**Directions for this task:**
The expected answer is the full listing, repeated exactly and free of images.

★ ★ ★ ★ ★

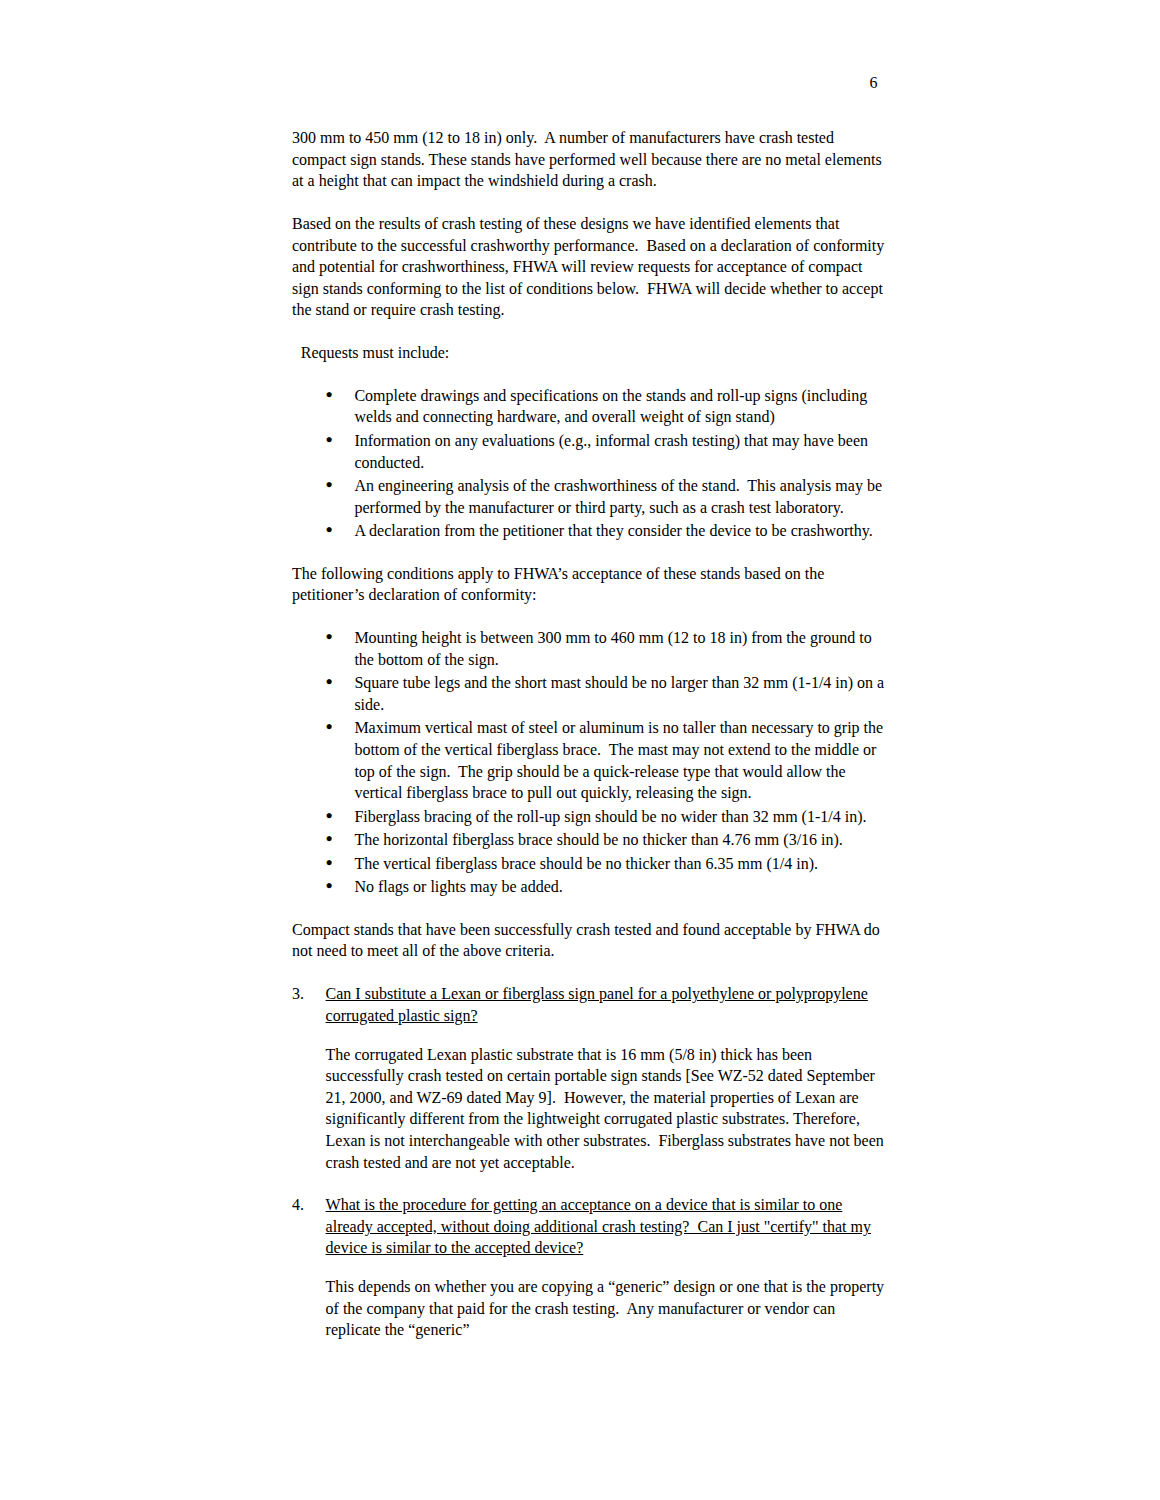6
300 mm to 450 mm (12 to 18 in) only. A number of manufacturers have crash tested compact sign stands. These stands have performed well because there are no metal elements at a height that can impact the windshield during a crash.
Based on the results of crash testing of these designs we have identified elements that contribute to the successful crashworthy performance. Based on a declaration of conformity and potential for crashworthiness, FHWA will review requests for acceptance of compact sign stands conforming to the list of conditions below. FHWA will decide whether to accept the stand or require crash testing.
Requests must include:
Complete drawings and specifications on the stands and roll-up signs (including welds and connecting hardware, and overall weight of sign stand)
Information on any evaluations (e.g., informal crash testing) that may have been conducted.
An engineering analysis of the crashworthiness of the stand. This analysis may be performed by the manufacturer or third party, such as a crash test laboratory.
A declaration from the petitioner that they consider the device to be crashworthy.
The following conditions apply to FHWA’s acceptance of these stands based on the petitioner’s declaration of conformity:
Mounting height is between 300 mm to 460 mm (12 to 18 in) from the ground to the bottom of the sign.
Square tube legs and the short mast should be no larger than 32 mm (1-1/4 in) on a side.
Maximum vertical mast of steel or aluminum is no taller than necessary to grip the bottom of the vertical fiberglass brace. The mast may not extend to the middle or top of the sign. The grip should be a quick-release type that would allow the vertical fiberglass brace to pull out quickly, releasing the sign.
Fiberglass bracing of the roll-up sign should be no wider than 32 mm (1-1/4 in).
The horizontal fiberglass brace should be no thicker than 4.76 mm (3/16 in).
The vertical fiberglass brace should be no thicker than 6.35 mm (1/4 in).
No flags or lights may be added.
Compact stands that have been successfully crash tested and found acceptable by FHWA do not need to meet all of the above criteria.
3.
Can I substitute a Lexan or fiberglass sign panel for a polyethylene or polypropylene corrugated plastic sign?
The corrugated Lexan plastic substrate that is 16 mm (5/8 in) thick has been successfully crash tested on certain portable sign stands [See WZ-52 dated September 21, 2000, and WZ-69 dated May 9]. However, the material properties of Lexan are significantly different from the lightweight corrugated plastic substrates. Therefore, Lexan is not interchangeable with other substrates. Fiberglass substrates have not been crash tested and are not yet acceptable.
4.
What is the procedure for getting an acceptance on a device that is similar to one already accepted, without doing additional crash testing? Can I just "certify" that my device is similar to the accepted device?
This depends on whether you are copying a “generic” design or one that is the property of the company that paid for the crash testing. Any manufacturer or vendor can replicate the “generic”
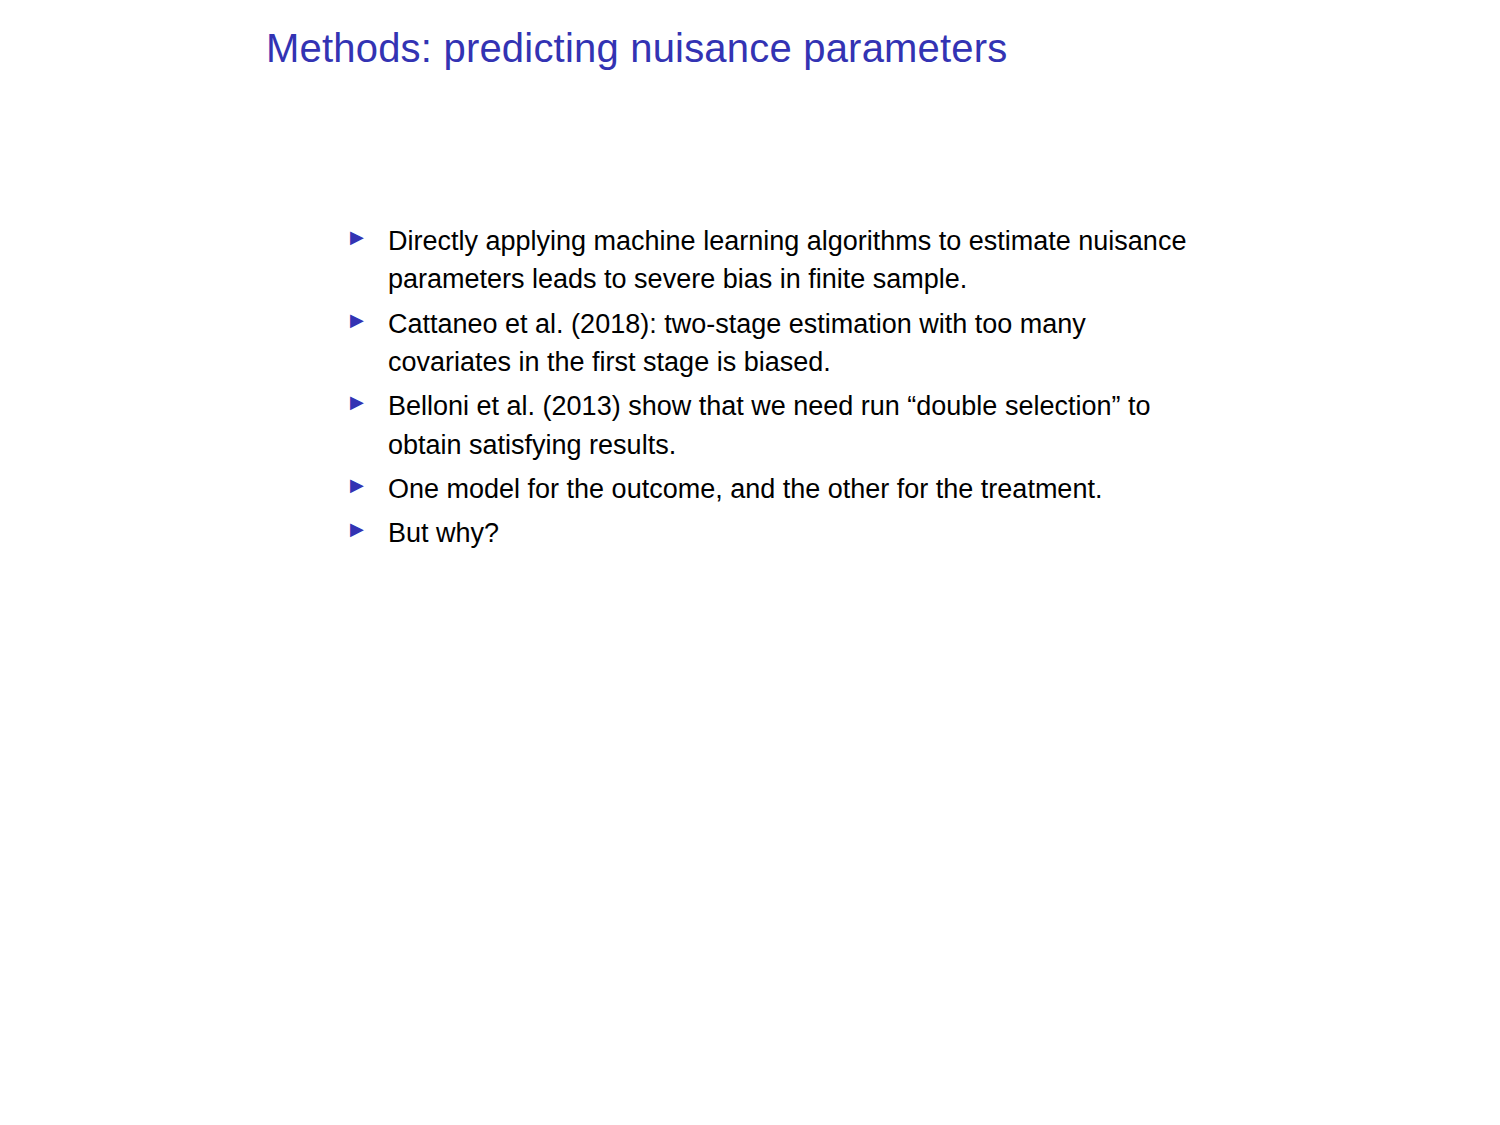Methods: predicting nuisance parameters
Directly applying machine learning algorithms to estimate nuisance parameters leads to severe bias in finite sample.
Cattaneo et al. (2018): two-stage estimation with too many covariates in the first stage is biased.
Belloni et al. (2013) show that we need run “double selection” to obtain satisfying results.
One model for the outcome, and the other for the treatment.
But why?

★ ★ ★ ★ ★

**Your solution:**
6
300 mm to 450 mm (12 to 18 in) only. A number of manufacturers have crash tested compact sign stands. These stands have performed well because there are no metal elements at a height that can impact the windshield during a crash.
Based on the results of crash testing of these designs we have identified elements that contribute to the successful crashworthy performance. Based on a declaration of conformity and potential for crashworthiness, FHWA will review requests for acceptance of compact sign stands conforming to the list of conditions below. FHWA will decide whether to accept the stand or require crash testing.
Requests must include:
Complete drawings and specifications on the stands and roll-up signs (including welds and connecting hardware, and overall weight of sign stand)
Information on any evaluations (e.g., informal crash testing) that may have been conducted.
An engineering analysis of the crashworthiness of the stand. This analysis may be performed by the manufacturer or third party, such as a crash test laboratory.
A declaration from the petitioner that they consider the device to be crashworthy.
The following conditions apply to FHWA’s acceptance of these stands based on the petitioner’s declaration of conformity:
Mounting height is between 300 mm to 460 mm (12 to 18 in) from the ground to the bottom of the sign.
Square tube legs and the short mast should be no larger than 32 mm (1-1/4 in) on a side.
Maximum vertical mast of steel or aluminum is no taller than necessary to grip the bottom of the vertical fiberglass brace. The mast may not extend to the middle or top of the sign. The grip should be a quick-release type that would allow the vertical fiberglass brace to pull out quickly, releasing the sign.
Fiberglass bracing of the roll-up sign should be no wider than 32 mm (1-1/4 in).
The horizontal fiberglass brace should be no thicker than 4.76 mm (3/16 in).
The vertical fiberglass brace should be no thicker than 6.35 mm (1/4 in).
No flags or lights may be added.
Compact stands that have been successfully crash tested and found acceptable by FHWA do not need to meet all of the above criteria.
3.
Can I substitute a Lexan or fiberglass sign panel for a polyethylene or polypropylene corrugated plastic sign?
The corrugated Lexan plastic substrate that is 16 mm (5/8 in) thick has been successfully crash tested on certain portable sign stands [See WZ-52 dated September 21, 2000, and WZ-69 dated May 9]. However, the material properties of Lexan are significantly different from the lightweight corrugated plastic substrates. Therefore, Lexan is not interchangeable with other substrates. Fiberglass substrates have not been crash tested and are not yet acceptable.
4.
What is the procedure for getting an acceptance on a device that is similar to one already accepted, without doing additional crash testing? Can I just "certify" that my device is similar to the accepted device?
This depends on whether you are copying a “generic” design or one that is the property of the company that paid for the crash testing. Any manufacturer or vendor can replicate the “generic”
Methods: predicting nuisance parameters
Directly applying machine learning algorithms to estimate nuisance parameters leads to severe bias in finite sample.
Cattaneo et al. (2018): two-stage estimation with too many covariates in the first stage is biased.
Belloni et al. (2013) show that we need run “double selection” to obtain satisfying results.
One model for the outcome, and the other for the treatment.
But why?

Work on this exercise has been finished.